This is the part that costs money to be wrong about.
The labs will reach their absorption moment on a timeline I’m not going to pretend to know. AI is moving fast enough that the cycle that took streetwear fifteen years could compress to five, or two, or fold into something else entirely if world models or robotics or whatever comes next reorders the field. What I know is the shape of the arc, not the schedule. The energy will move. r/LocalLLaMA will have either won — open-weight models running on owned hardware as the diagnostic — or it will have been absorbed into the labs’ next product layer, which is the same outcome Preston diagnosed for the skate shop that became the Foot Locker SKU. Amapiano will have a Beyoncé feature or it will already have moved on. Funk bruxaria’s DJ K will have a major-label deal or he will have refused one and named the refusal. Saudi underground will have its co-option crisis or its disappearance. The labs will have their absorption moment, and the artifact that announces it will be a memo none of us are reading carefully enough yet. Probably one of the labs will buy its name back the way Preston bought his back from New Guards Group in July 2025 — and put on a FREE AT LAST T-shirt the way he did — and the discourse will catch the buyback two days late. Probably one of them won’t get the chance.

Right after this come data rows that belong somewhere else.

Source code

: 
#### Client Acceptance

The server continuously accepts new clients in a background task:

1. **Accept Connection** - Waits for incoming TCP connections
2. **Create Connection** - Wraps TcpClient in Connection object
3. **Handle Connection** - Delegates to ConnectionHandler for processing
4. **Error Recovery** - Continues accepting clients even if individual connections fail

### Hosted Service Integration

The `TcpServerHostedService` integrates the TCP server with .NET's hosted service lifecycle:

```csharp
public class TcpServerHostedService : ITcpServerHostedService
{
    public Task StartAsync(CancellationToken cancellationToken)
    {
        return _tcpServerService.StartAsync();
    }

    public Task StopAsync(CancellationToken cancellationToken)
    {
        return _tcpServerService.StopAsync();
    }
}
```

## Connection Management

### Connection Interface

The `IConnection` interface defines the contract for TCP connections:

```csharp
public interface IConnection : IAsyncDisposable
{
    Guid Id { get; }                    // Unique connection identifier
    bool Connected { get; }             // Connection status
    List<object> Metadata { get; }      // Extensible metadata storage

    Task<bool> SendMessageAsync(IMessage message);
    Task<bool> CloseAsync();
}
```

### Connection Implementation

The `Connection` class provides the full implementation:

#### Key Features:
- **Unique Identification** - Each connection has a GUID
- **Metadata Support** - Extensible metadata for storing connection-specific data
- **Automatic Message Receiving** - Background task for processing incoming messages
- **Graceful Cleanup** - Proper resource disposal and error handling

The energy that left streetwear didn’t go to one place. It went to many. To amapiano in Joburg, to funk bruxaria in São Paulo’s favelas, to r/LocalLLaMA on Discord, to the URX warehouse parties in Riyadh, to scenes that don’t yet have names because the people inside them are too busy making them to label them. It also went to three frontier labs in San Francisco who are publishing at the velocity of a subculture that doesn’t yet know it’s one. By the time anyone reads this with hindsight, there will be three new labs that didn’t exist when this essay was written, four old ones that closed, and a subculture in Lagos or Dhaka or somewhere I am not yet reading from that will be doing what the labs are doing now. The balance sheet is the brand book. The accountant gets there first.
Tomorrow morning I will be at the desk again. The artifact I haven’t read yet will already be sitting in the third paragraph of an interview I haven’t found.
I have been one of the people inside the room where this gets made. The accountant gets there first because the accountant is me.